На глазах у мамы блестели слёзы.
– Мамочка, почему ты плачешь?
– От радости.
– Смотри, Лиля, – сказал папа с улыбкой, – как наша доця умеет ценить и наслаждаться!
* * *
С того дня – и по сей день. Хочется растянуть, продлить – каждое мгновение жизни…
Этот светлый день, этот щедрый дождь… этот листопад и этот снегопад… этот задумчивый закат… Это лето и эту зиму. Эту осень и эту весну.
Каждый Божий день – продлить, продлить в вечность…
Детство сына. Детство дочери. Смех друзей… Ласковый взгляд любимого. Цветок в вазе…
Не люблю, когда что-то кончается.
Люблю, когда длится и длится…
КРАХМАЛЬНАЯ ОСЕНЬ
Отец привёз откуда-то из деревни много картошки. Целых два мешка!
Мы теперь каждый день едим дранники. Это очень вкусно.
Три раза в день бабушка трёт (дерёт!) картошку на железной тёрке и жарит картофельные дранные оладушки на подсолнечном масле. Но бабушка опасается, что мы не успеем съесть всю картошку, и она промёрзнет и станет сладкой, невкусной и попросту сгниёт.
Чтобы добро не пропало, бабушка решила сделать из картошки крахмал. Так, по крайней мере, картошка не пропадёт, и мы будем варить зимой кисели.
Везде, повсюду в доме – крахмал… белый, скрипучий, рассыпчатый…
Бабушка трёт картошку на тёрке, выжимает серую кашицу через марлю и ставит картофельный сок в мисках и кастрюлях повсюду в доме – на выпаривание…
Когда вода испарится – на дне посуды остаётся голубоватый крахмал. Сначала он влажный и плотный, мне нравится его щупать, он такой нежный… на гладкой поверхности остаются отпечатки моих пальцев… А потом крахмал окончательно высыхает, становится серебристо-белым и начинает противно скрипеть в пальцах… У меня от этого скрипа – мурашки по коже…
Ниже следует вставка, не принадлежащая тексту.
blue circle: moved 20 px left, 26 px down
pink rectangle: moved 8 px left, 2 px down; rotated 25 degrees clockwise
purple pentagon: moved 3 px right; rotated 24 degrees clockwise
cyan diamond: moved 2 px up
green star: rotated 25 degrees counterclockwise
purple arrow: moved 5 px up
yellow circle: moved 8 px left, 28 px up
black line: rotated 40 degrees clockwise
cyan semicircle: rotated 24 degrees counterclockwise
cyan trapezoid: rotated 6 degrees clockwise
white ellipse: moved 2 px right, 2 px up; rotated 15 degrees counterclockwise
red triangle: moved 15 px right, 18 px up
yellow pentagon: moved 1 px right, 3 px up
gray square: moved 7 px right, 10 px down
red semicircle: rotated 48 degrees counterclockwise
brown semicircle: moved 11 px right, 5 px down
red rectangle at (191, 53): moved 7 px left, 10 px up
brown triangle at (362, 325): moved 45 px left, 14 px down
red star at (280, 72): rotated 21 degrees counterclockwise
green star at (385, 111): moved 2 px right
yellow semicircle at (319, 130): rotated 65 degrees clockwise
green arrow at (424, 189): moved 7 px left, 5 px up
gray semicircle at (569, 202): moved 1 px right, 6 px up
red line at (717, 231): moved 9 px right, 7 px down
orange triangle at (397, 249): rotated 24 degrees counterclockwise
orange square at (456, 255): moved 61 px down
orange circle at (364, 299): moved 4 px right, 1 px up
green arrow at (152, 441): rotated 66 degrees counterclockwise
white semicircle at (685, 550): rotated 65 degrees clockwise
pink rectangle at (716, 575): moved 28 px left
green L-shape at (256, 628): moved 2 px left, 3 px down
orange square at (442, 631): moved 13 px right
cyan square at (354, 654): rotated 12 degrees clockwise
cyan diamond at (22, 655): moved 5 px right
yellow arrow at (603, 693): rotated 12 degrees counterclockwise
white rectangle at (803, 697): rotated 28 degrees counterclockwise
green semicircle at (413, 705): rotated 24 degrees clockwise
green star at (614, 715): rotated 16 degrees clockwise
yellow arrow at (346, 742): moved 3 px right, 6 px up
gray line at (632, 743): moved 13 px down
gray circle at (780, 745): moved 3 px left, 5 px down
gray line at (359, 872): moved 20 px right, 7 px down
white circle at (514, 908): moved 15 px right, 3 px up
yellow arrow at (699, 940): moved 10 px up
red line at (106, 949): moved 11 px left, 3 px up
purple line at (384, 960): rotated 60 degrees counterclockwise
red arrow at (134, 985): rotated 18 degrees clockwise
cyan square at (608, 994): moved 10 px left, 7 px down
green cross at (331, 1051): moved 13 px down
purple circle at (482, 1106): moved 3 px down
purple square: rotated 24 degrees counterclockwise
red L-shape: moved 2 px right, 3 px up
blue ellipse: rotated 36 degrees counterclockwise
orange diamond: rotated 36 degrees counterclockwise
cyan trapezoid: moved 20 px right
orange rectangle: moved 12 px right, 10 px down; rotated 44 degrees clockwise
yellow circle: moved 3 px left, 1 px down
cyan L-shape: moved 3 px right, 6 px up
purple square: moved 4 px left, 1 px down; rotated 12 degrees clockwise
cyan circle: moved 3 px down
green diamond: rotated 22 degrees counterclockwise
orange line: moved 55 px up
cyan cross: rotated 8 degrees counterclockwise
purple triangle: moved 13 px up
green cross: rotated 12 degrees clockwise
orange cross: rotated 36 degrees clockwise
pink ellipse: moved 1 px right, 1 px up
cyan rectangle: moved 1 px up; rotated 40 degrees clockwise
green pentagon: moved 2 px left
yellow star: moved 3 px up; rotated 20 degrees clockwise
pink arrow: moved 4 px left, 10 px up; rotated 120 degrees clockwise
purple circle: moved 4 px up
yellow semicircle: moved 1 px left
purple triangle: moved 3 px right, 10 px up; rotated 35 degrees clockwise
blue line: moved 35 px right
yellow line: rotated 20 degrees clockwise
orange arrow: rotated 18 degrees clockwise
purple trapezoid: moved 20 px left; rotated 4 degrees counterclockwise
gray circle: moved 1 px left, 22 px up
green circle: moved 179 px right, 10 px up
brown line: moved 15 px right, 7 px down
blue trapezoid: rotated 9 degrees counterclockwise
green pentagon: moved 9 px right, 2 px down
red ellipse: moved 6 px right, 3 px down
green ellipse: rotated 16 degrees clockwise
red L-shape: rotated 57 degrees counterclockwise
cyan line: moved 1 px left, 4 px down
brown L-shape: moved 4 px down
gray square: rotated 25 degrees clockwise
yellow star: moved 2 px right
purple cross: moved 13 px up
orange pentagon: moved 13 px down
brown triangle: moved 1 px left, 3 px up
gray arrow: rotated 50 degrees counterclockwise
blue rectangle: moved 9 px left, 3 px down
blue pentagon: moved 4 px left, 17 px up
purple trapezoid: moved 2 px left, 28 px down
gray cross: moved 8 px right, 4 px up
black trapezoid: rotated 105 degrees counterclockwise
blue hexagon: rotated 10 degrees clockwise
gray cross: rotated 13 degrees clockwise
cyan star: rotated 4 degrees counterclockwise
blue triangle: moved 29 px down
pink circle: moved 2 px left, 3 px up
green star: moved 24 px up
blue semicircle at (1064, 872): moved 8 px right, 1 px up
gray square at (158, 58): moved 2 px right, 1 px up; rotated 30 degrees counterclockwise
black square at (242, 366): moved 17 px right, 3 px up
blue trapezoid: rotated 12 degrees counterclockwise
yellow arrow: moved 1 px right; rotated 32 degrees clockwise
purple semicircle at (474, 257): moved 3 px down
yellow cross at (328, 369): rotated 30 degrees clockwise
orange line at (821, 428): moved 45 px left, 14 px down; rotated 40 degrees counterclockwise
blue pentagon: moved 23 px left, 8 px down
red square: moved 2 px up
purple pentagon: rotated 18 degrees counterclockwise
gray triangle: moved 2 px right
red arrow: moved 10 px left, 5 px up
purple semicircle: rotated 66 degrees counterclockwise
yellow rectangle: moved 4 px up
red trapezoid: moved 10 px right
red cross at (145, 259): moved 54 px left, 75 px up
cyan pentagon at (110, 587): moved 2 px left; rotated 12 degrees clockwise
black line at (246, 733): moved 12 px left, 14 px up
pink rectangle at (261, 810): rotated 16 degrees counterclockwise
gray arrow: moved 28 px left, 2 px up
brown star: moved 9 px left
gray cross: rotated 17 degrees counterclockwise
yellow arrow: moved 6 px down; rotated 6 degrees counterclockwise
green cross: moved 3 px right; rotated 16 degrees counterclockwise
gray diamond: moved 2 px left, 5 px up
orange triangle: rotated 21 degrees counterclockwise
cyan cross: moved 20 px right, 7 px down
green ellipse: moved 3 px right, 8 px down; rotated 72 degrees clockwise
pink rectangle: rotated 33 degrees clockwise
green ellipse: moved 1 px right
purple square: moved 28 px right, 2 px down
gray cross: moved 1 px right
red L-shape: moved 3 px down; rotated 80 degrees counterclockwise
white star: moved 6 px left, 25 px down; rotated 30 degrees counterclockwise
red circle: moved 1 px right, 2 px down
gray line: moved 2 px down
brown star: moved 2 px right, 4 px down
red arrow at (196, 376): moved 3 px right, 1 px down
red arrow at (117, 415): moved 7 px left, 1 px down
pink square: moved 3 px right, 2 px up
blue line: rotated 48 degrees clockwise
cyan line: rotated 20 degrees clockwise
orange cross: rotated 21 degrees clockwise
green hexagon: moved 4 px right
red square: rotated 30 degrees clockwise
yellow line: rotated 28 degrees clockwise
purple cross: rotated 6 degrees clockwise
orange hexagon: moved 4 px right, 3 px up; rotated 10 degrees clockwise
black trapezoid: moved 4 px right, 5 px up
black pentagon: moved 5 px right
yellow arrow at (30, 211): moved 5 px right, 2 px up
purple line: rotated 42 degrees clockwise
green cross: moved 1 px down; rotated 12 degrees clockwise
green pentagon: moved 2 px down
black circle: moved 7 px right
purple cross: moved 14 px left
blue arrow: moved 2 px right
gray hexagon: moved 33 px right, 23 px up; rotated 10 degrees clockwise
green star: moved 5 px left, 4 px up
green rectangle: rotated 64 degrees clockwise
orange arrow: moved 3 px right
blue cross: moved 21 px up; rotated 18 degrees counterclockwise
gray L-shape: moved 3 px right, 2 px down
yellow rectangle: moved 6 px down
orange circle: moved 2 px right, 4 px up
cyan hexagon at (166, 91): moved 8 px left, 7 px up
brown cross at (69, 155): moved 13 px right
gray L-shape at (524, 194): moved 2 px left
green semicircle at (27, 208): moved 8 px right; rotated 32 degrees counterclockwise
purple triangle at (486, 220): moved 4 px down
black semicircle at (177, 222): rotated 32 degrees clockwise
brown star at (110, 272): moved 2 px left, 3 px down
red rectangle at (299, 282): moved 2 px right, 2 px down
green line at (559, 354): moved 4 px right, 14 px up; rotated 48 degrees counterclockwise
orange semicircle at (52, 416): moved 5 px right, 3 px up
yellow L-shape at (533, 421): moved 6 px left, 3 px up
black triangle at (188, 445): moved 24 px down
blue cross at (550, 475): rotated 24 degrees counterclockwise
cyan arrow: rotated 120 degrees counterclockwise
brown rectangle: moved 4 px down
Странно: я не помню киселей в ту зиму. Для киселя ведь мало крахмала, нужен ещё какой-нибудь фрукт, или сироп. Ну, хотя бы что-нибудь. А ничего не было.
Так что крахмалом этим бабушка затарилась на долгие годы…
«МУЖЧИНА СПЕШИТ»
Осенний вечер. За окном – густая тьма…
Свет в доме вырубили. На кухне горит свеча, таинственные тени пляшут на стенах…
Я сижу за столом и смотрю на свечу…
Шумит примус… Бабушка жарит на ужин всегдашние дранники. У неё падает на пол нож… Она говорит:
– Мужчина спешит.
– Почему? – спрашиваю я.
– Примета такая, – говорит она. – Если что-то упало – значит, к нам кто-то спешит. Если упал нож – значит, спешит мужчина.
И в тут же – раздаётся стук в дверь!
Бегу к двери по тёмному длинному коридору…
Открываю.
Пришёл отец!
Радостно повисаю у него на шее…
А бабушка в ту минуту кажется мне доброй волшебницей: она как будто бы наколдовала папу!
* * *
Вот такой, казалось бы, незначительный эпизод. Зачем, спрашивается, его помнить, зачем его вспоминать? Что в нём такого особенного?
Но почему-то всю жизнь, с того осеннего вечера, стоит мне что-нибудь уронить на пол, и если это – предмет мужского рода, я тут же слышу голос моей любимой бабушки (которая давно на небесах), и бабушка говорит убеждённо: «Мужчина спешит».